Reporter from the local news agency, Tonga Now, described looting to Chinese stores earlier.
"Nuku'alofa is at an inferno. Shoreline headquarters is gone, the Leiola Duty Free Store, Pacifica Royale (hotel), and major Chinese outlets are up in smoke..."
"Chinese stores were smashed and empty, save for mobs to carry booty of everything from toilet paper to boxes of chicken," said Tonga Now reporter.
Huang Yuguo, official from trade department, Chinese Embassy to Tonga, drove around the city Friday morning, seeing some Chinese stores burned down and all the others shut doors tightly.
"It's disastrous for many Chinese living here for generations," said Mr. Huang.
Running stores has been traditional trade for Chinese since the earlier immigrants came to the South Pacific island. The hard- working owners usually preferred to expand number and space of their stores with money they have saved. And now the Chinese-owned account for a major proportion of stores in Nuku'alofa, which were subject to looting in the riots.
Over 500 Chinese live in Nuku'alofa, many of them have taken Tonga for their only homes. Mr.
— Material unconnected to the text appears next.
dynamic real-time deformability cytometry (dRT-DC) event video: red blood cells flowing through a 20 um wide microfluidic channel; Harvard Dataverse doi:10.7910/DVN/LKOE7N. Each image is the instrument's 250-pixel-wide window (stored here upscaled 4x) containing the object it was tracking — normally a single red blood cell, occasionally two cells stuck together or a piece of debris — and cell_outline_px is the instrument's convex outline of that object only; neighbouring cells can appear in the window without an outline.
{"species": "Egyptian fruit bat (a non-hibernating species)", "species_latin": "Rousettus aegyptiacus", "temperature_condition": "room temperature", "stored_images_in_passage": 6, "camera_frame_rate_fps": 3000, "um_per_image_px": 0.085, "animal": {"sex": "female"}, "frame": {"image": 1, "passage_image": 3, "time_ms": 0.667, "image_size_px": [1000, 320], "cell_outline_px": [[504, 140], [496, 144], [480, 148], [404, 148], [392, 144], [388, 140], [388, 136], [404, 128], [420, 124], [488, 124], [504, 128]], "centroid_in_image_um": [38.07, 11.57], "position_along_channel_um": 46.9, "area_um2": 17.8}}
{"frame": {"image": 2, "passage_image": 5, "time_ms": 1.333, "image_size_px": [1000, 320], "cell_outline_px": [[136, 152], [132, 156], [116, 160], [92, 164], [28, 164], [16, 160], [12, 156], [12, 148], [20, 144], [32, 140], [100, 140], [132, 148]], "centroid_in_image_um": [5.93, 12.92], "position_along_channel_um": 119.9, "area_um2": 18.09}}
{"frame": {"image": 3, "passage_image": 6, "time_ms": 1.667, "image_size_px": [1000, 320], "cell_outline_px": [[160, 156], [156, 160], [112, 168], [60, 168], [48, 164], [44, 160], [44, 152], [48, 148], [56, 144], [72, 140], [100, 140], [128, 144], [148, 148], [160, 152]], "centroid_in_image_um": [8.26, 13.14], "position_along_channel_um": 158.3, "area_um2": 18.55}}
Hu said so far the Chinese Embassy has not received any report of Chinese being seriously hurt.
"We are making utmost efforts to avoid any further looting to the Chinese residents here," said Mr. Hu, adding he has repeatedly urged Tongan security departments and the Police to tighten measures and protect Chinese people who have contributed a lot to the island country and their property.
He said Tongan army and the Police Friday enforced martial law in some areas and beefed up traffic checks in the city to rein in the situation.
Mr. Hu said emergency plan was worked out by the Chinese Embassy for further riots, including withdrawing the Chinese if unfortunately the situation is out of control.
"And we see it seems to be getting better now," said Mr. Hu.